# Recommender Systems

##### By Bourhan DERNAYKA
___

## 1. Presentation of the model

___
##### Question 1.1

In [1]:
from movielens_utils import *

path = "./ml-100k/u.data"
data, mask = load_movielens(path, False)
R = data
print(R.shape)
print(mask.shape)

(943, 1682)
(943, 1682)


##### Answer:
   We clearly see that the size of the matrix R, which is the scores matrix is of size 943x1682. 
   
   The minidata option is used to take just a small part of our full data and do the predictions on.
    For instance, if we set 
   <code>minidata = True</code>
we will get a matrix R and its Mask of sizes 100x200, meaning that the study now is being made on 100 users and just 200 movies.

In [2]:
data, small_mask = load_movielens(path, True)
R=data
mask = small_mask
print(data.shape)

(100, 200)


___
##### Question 1.2

From the output of Question 1.1, we can see that the first dimension of R is 943, it means that our study is being held on 943 users.

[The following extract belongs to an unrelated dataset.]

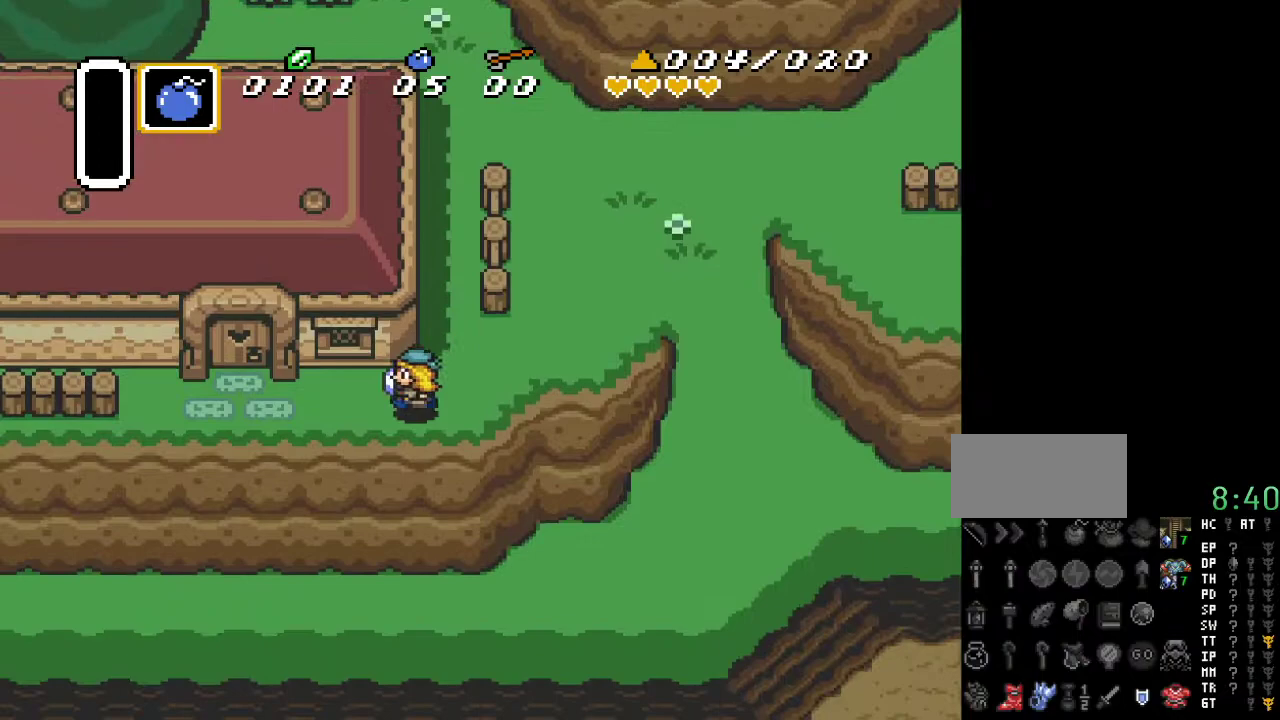
{"buttons": ["DPAD_UP", "DPAD_LEFT"], "events": [[417, "DPAD_UP", "down"]]}
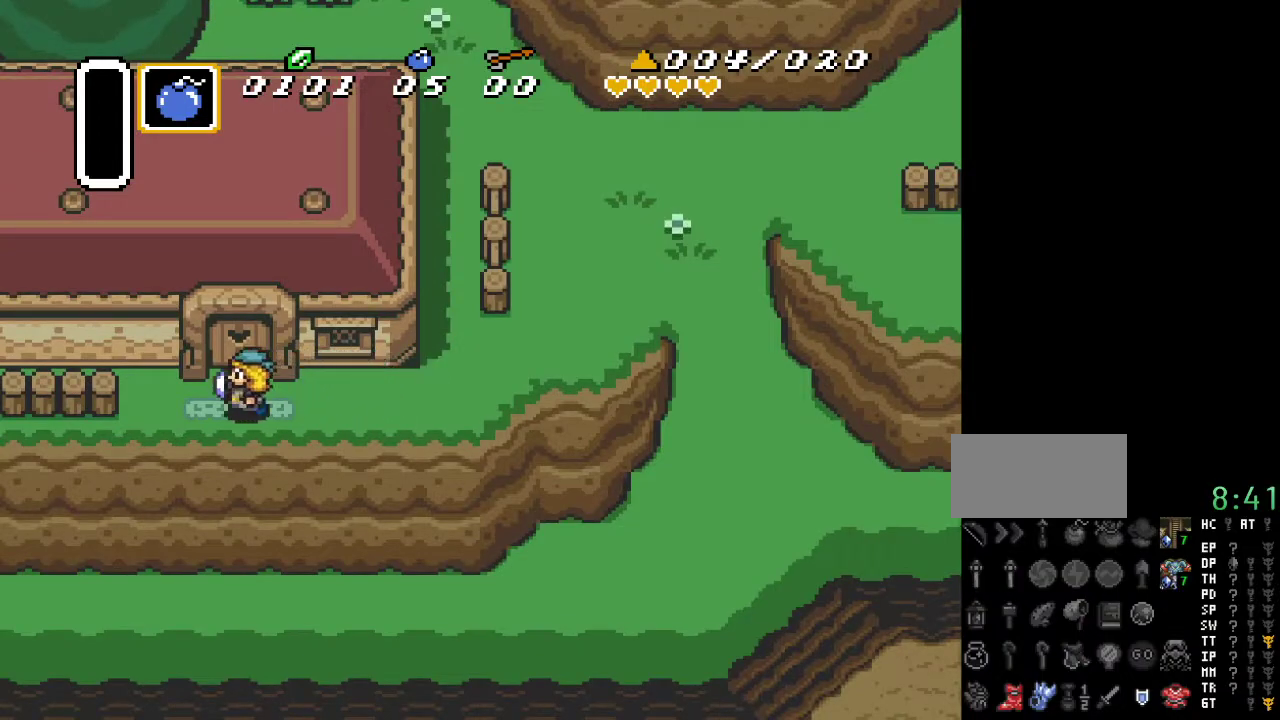
{"buttons": ["DPAD_UP"], "events": [[17, "DPAD_LEFT", "up"]]}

For the second dimension (movies), it is 1682. Meaning that the different movies watched by the different users is 1682 movie.

In [3]:
nUser, nMovie = R.shape
print("There are", nUser,"user, and", nMovie, "movie.")

There are 100 user, and 200 movie.


The total number of grades can be obtained by summing all of the matrix R elements. Since each element describes the presence of a grade put by a user on a movie. So it is a binary matrix.

Here is the total:

In [4]:
print("The total number of grades is", sum(sum(mask)), "grade.")

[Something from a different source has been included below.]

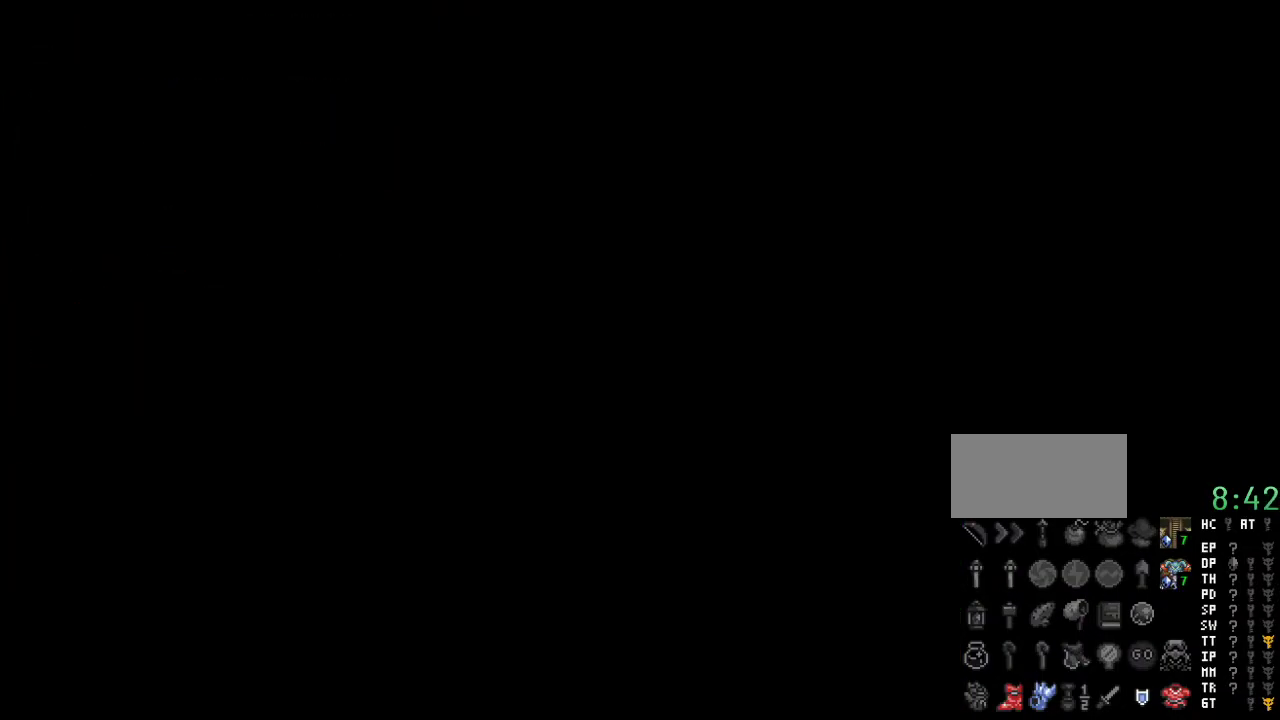
{"buttons": ["DPAD_UP"], "events": []}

The total number of grades is 3571 grade.


___
## 2. Finding P when Q$^0$ is fixed
___

##### Question 2.1

    We modify in the library movielens_utils.py, the funcyion: objective.
    The gradient of  g(P) will look like:
    
$$ \nabla g(P) = - Q^0  (1_k \circ (R - Q^0 P)) + \rho P$$

___
##### Question 2.2

In [5]:
from scipy.sparse.linalg import svds
Q0, singular, P0 = svds(R, k=4)

In [6]:
rho = 0.3
val, gradP = objective(P0, Q0, R, mask, rho)

In [7]:
def G(Pvec):
    P = np.reshape(Pvec, P0.shape)
    return objective(P, Q0, R, mask, rho)[0]
def gradG(Pvec):
    P = np.reshape(Pvec, P0.shape)
    return objective(P, Q0, R, mask, rho)[1].ravel()

In [9]:
from scipy.optimize import check_grad
check_grad(G, gradG, P0.ravel())

0.004347925326378847

We run the objective function to calculate the value of the current equation with our chosen initial values, and the gradient of the function.

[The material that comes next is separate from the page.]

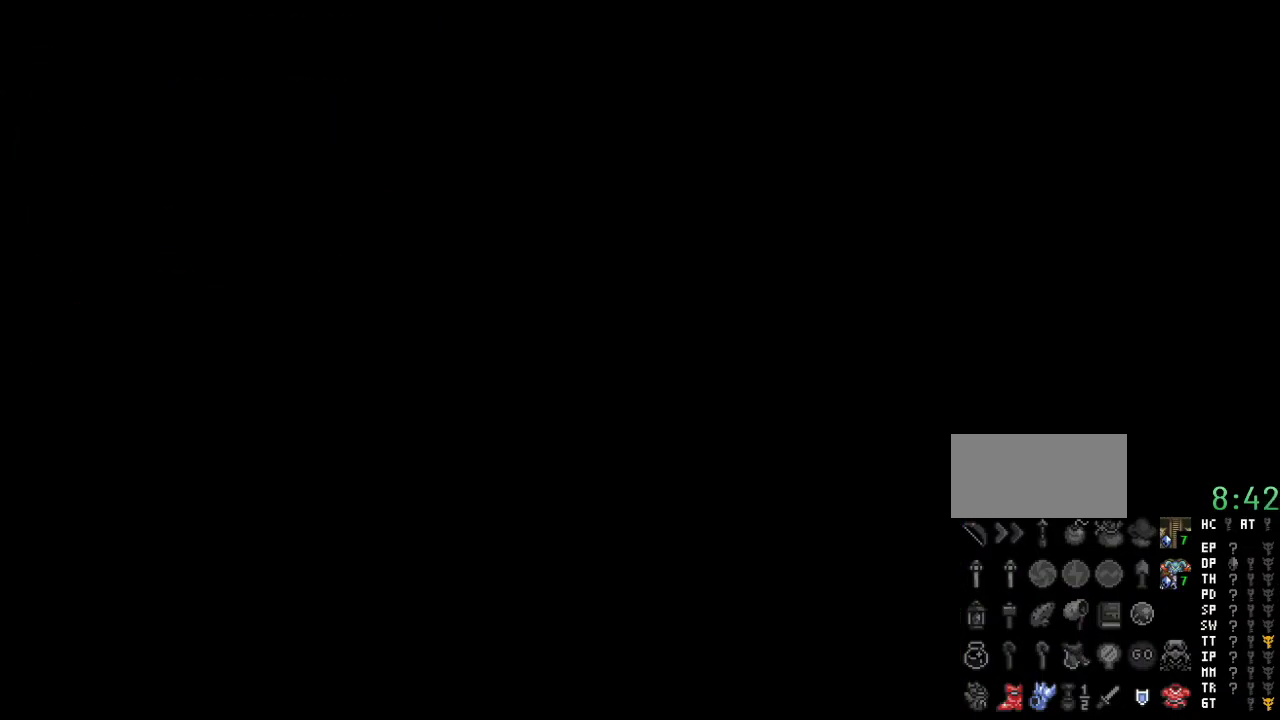
{"buttons": ["DPAD_UP", "DPAD_LEFT"], "events": [[50, "DPAD_LEFT", "down"]]}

We check that the dimensions of the gradient complies with the definition of g, where P is our variable.

We then check the correctness of our calculated gradient with the check_grad() function of scipy.optimize

___
##### Question 2.3

In [60]:
import math

In [67]:
def gradient(g, P0, gamma, epsilon):
    grad = objective(P0, Q0, R, mask, rho)[1]
    P1 = P0 - gamma * grad
    err = float(math.sqrt(sum(sum(grad.T.dot(grad) ** 2))))
    if err > epsilon:
        P0 = P1
        gradient(g, P0, gamma, epsilon)
    else:
        return P1, err

___
##### Question 2.4

In [70]:
gamma = rho + np.sqrt(sum(sum(Q0.T.dot(Q0) ** 2)))
epsilon = 1
gradient(1, P0, gamma, epsilon)

  after removing the cwd from sys.path.
  after removing the cwd from sys.path.


In [69]:
 rho + np.sqrt(np.sum(Q0.T.dot(Q0)**2))

2.3

In [31]:
np.sum(Q0.T.dot(Q0))

3.9999999999999996

In [45]:
grad = objective(P0, Q0, R, mask, rho)[1]
np.sqrt(sum(sum(grad.T.dot(grad) ** 2)))

27129.026700739243

In [41]:
a = np.array(([1, 2], [3,3]))

In [51]:
rho + np.sqrt(sum(sum(Q0.T.dot(Q0) ** 2)))

2.3

In [43]:
a**2

array([[1, 4],
       [9, 9]], dtype=int32)

In [48]:
(sum(sum(a ** 2)))

23

In [59]:
import math
type(math.sqrt(sum(sum(Q0.T.dot(Q0) ** 2))))

float